--- Source document Enclosed Below ---
At the time the information was filed, Mitchell remained at large. While this appeal was pending, he was tried for murder and attempted murder and acquitted.

During the preparation of the jury instructions, defense counsel requested that the jury be instructed on the lesser included offense of attempted murder on count 1 with respect to Tereaun Berry, on the theory that the jury could find that Mitchell and Jeffreys were not acting in concert, that Jeffreys had fired the shot that killed Tereaun Berry, and that Hill had aided and abetted only Mitchell, so that Hill was guilty of at most attempted murder. The trial court ultimately declined to give the instruction.

In the afternoon of the second day of deliberations, the jury sent a request to the trial court to the effect of "whether it matters who fired the fatal shot." The trial court responded, over defense counsel's objection, by telling the jury to refer to the previously given standard instructions regarding aiding and abetting liability. Approximately 10 minutes later the jury reached a verdict, finding Hill guilty on both counts and true the special finding that he acted willfully and with premeditation and deliberation with respect to the attempted murder.

On the first day of deliberations, the jury had requested a read back of parts of Hill's testimony.

The request itself is not in the record, but it is paraphrased in various parts of the transcript and in the briefing on Hill's motion for a new trial.

Hill moved for a new trial on the murder count, arguing that the trial court erred in refusing to instruct the jury on the lesser included offense of attempted murder. After a hearing, the trial court denied the motion.

In support of his motion to continue sentencing in order to prepare a motion for a new trial, defense counsel submitted a declaration indicating that "the jury was voting 9 to 3 for not guilty on the murder count prior to the Court's answer to the question but rendered guilty verdicts some 10 minutes later."

The trial court then sentenced Hill to 25 years to life on count 1, and a consecutive term of 15 years to life on count 2, for a total term of 40 years to life. This appeal followed.
--- End of Enclosed Source document ---
--- Exercise data Enclosed Below ---
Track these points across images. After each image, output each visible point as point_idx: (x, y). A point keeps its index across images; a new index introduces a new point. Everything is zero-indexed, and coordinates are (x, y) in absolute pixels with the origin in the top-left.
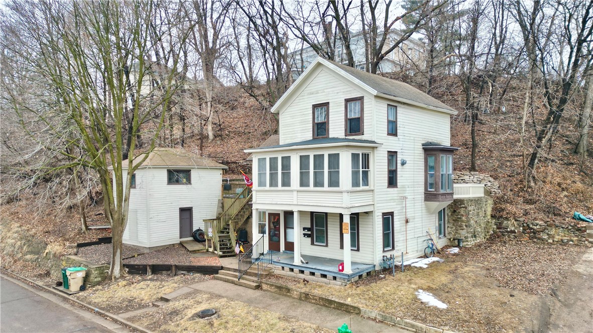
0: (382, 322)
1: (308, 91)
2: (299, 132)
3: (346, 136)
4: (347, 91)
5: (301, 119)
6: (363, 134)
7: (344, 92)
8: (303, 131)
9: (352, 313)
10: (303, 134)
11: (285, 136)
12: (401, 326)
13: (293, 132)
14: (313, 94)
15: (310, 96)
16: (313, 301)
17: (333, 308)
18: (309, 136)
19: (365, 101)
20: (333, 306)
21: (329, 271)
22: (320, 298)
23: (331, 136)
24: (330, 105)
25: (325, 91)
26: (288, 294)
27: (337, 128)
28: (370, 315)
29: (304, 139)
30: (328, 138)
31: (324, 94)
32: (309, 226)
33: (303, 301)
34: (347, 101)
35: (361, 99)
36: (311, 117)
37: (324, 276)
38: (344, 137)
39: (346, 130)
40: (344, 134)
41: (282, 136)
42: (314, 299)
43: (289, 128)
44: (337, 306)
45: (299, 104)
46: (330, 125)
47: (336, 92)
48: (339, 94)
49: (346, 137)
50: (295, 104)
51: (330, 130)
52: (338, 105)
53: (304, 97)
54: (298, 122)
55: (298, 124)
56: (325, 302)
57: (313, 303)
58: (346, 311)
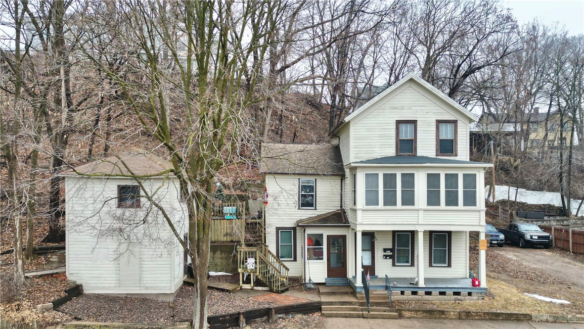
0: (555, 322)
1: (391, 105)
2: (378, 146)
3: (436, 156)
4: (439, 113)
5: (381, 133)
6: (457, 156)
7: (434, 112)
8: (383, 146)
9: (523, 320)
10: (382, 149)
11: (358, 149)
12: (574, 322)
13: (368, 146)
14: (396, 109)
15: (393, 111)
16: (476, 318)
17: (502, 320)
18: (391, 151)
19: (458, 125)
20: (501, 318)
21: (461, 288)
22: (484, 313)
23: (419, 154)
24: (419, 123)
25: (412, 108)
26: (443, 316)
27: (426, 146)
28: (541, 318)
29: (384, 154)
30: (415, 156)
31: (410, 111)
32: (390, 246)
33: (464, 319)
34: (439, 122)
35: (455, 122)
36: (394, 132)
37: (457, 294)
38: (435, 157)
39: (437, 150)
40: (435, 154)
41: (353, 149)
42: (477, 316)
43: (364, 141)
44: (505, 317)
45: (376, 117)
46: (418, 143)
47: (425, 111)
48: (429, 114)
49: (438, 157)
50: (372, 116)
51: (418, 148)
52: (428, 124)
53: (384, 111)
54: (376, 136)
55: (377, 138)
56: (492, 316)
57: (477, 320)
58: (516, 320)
--- End of Enclosed Exercise data ---
--- Exercise data Enclosed Below ---
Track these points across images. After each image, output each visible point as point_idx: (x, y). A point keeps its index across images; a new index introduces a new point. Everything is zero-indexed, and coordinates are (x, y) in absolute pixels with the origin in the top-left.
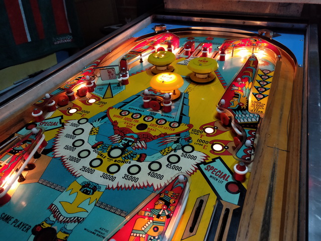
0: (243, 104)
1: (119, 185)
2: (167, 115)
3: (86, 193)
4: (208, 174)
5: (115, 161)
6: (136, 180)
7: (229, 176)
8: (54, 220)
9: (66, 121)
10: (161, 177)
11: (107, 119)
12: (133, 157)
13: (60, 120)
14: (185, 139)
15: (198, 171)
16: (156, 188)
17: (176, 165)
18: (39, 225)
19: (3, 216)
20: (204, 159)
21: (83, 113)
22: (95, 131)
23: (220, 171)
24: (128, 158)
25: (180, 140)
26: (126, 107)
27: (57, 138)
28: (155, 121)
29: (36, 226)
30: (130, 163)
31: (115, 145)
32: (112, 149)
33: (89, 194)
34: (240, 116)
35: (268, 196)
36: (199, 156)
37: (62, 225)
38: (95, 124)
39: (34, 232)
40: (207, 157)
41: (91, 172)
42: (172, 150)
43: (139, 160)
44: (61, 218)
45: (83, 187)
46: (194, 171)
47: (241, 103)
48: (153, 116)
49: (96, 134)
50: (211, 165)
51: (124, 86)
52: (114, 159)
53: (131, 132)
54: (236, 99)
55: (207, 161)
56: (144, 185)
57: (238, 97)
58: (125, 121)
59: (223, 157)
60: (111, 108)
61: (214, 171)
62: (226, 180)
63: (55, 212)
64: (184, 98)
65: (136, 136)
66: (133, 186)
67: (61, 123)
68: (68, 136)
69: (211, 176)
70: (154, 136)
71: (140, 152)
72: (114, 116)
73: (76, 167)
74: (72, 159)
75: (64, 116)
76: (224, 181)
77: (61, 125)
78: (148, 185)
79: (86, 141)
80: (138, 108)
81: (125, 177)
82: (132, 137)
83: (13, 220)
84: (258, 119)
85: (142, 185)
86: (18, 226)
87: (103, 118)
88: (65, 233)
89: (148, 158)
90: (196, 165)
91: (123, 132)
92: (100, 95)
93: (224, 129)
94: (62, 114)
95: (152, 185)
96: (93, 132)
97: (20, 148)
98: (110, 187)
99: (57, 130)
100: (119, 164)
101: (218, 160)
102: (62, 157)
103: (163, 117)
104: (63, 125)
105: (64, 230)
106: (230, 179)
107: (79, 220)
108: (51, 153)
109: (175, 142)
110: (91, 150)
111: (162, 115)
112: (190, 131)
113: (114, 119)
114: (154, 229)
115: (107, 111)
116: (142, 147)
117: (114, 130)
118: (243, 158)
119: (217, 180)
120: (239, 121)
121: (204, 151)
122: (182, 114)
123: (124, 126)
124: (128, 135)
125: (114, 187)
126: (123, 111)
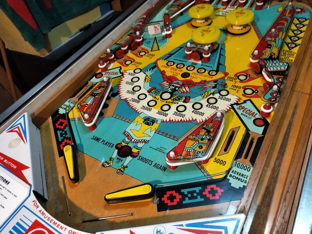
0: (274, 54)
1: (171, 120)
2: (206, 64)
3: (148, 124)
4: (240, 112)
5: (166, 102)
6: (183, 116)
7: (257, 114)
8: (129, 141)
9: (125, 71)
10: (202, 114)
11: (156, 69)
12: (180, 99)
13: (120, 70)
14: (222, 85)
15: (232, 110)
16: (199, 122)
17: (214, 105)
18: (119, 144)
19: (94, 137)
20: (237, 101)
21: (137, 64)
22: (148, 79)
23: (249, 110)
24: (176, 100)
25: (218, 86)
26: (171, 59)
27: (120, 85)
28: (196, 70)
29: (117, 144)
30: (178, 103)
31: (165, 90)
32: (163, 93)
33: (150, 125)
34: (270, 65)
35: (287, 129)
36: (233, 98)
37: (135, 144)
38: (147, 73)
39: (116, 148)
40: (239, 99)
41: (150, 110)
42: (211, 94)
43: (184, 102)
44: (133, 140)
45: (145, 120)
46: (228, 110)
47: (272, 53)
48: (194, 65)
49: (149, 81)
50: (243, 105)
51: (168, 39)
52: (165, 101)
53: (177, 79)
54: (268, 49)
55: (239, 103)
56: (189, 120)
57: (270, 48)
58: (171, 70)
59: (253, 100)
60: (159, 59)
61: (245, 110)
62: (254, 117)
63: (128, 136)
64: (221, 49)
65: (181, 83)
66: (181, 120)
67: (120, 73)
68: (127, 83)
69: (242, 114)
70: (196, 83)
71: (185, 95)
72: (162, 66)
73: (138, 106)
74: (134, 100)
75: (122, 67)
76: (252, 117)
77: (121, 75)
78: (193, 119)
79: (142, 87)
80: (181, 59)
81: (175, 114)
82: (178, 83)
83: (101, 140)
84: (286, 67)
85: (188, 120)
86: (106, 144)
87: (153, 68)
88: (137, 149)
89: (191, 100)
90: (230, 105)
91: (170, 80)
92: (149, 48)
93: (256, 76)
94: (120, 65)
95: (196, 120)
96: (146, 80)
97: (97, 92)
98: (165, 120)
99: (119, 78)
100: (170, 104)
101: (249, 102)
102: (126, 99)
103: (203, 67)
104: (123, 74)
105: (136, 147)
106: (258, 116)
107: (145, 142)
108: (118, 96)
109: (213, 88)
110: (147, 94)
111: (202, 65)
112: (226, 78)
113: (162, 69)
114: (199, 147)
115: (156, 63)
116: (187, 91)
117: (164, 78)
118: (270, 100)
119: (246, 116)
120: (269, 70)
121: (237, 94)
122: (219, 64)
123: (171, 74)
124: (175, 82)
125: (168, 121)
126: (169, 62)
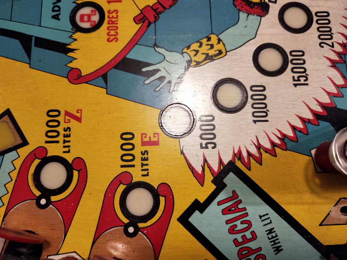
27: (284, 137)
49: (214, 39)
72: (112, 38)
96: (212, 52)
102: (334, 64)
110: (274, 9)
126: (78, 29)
--- End of Enclosed Exercise data ---
Brief 1: What total prison term did Hill receive, according to the case excerpt?
Brief 2: Print the part of the case excerpt starting at "In the afternoon" and ending at "the attempted murder.".

Your solution 1: 40 years to life

Your solution 2:
In the afternoon of the second day of deliberations, the jury sent a request to the trial court to the effect of "whether it matters who fired the fatal shot." The trial court responded, over defense counsel's objection, by telling the jury to refer to the previously given standard instructions regarding aiding and abetting liability. Approximately 10 minutes later the jury reached a verdict, finding Hill guilty on both counts and true the special finding that he acted willfully and with premeditation and deliberation with respect to the attempted murder.